Through its ongoing analyses of viral sequences and proprietary Emergency Use Authorized test information, the agency has identified three molecular assays whose performance could be impacted by SARS-CoV-2 genetic variants.
In the letter, FDA identified the Mesa Biotech Accula SARS-Cov-2 Test, the Thermo Fisher Scientific TaqPath COVID-19 Combo Kit, and the Applied DNA Sciences Linea COVID-19 Assay Kit as tests with potential issues.
The Thermo Fisher Scientific and Applied DNA Sciences tests target the viral spike protein, or S gene.

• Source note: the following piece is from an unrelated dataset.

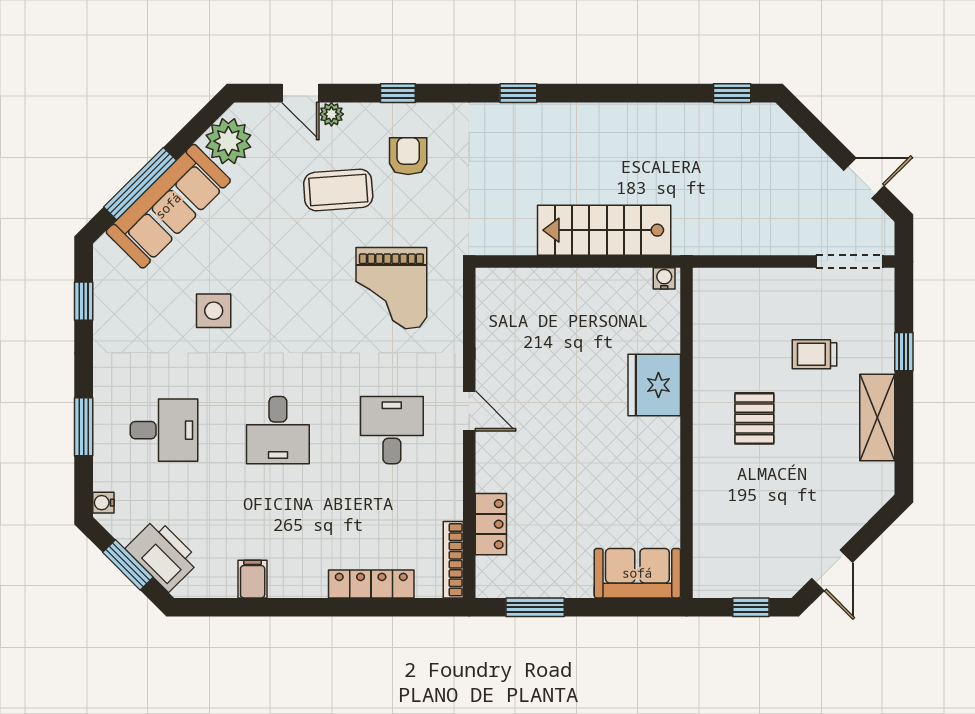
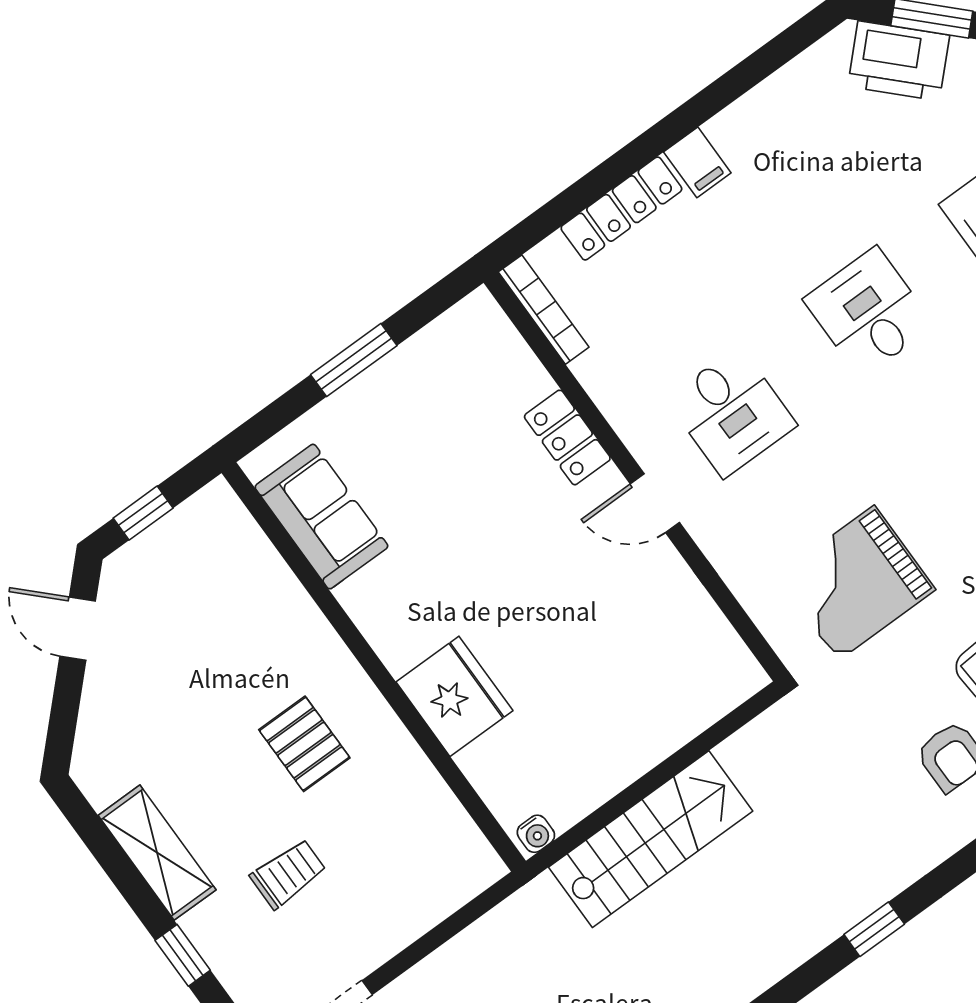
grand piano: (391, 288) -> (856, 583), turned -90
locker: (491, 524) -> (567, 437), moved
sofa: (637, 573) -> (321, 517), moved, turned -90
filing cabinet: (253, 579) -> (697, 162), moved
window: (535, 607) -> (354, 360), moved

Thermo's test also targets the N gene and a gene called Orf1b, while Applied DNA's test targets two regions in the S gene.
Since both tests are designed to detect multiple genetic targets, the overall test sensitivity should not be impacted, FDA wrote.
Furthermore, "The pattern of detection when certain mutations are present may help with early identification of new variants in patients to reduce further spread of infection."
For these tests, the agency guided that users be aware of the pattern of detection associated with certain mutations, including the B.1.1.7, or UK variant. Specifically, the variant would be manifest as a pattern of two out of three positive targets showing the S-gene dropout or reduced sensitivity with the S-gene target when using the TaqPath COVID-19 Combo Kit, and a pattern of one out of two positive targets showing the S-gene drop out when using the Linea COVID-19 Assay Kit, FDA said.
"If local or state clinical laboratories have access to quick-turnaround whole-genome sequencing services, such as those using the EUA-authorized Illumina COVIDSeq Test, these labs should consider further characterizing the specimen with genetic sequencing when this pattern is identified," FDA also said.
The Mesa Biotech test detects a single target in the viral nucleoplasmid, or N gene. It may be impacted when patient samples having a genetic variant at position 28881 (GGG to AAC) are tested, the agency said.
"While the impact does not appear to be significant, the FDA is providing this alert to health care providers out of an abundance of caution while we continue to gather additional data and work with the manufacturer," the agency said.
Overall, the agency guided providers to be alert to the potential for false negative results, as "genetic variants of SARS-CoV-2 arise regularly," and to "Be aware that tests that use multiple genetic targets to determine a final result are less likely to be impacted by increased prevalence of genetic variants."
Negative results should be considered along with clinical observations, patient history, and epidemiological information, and providers and labs should consider repeat testing with a different test — with different genetic targets — if COVID-19 is still suspected after receiving a negative test result, the agency said.
The FDA will continue to monitor the effects of different variants on EUA SARS-CoV-2 molecular tests and "will update clinical laboratory staff and healthcare providers accordingly," the letter states.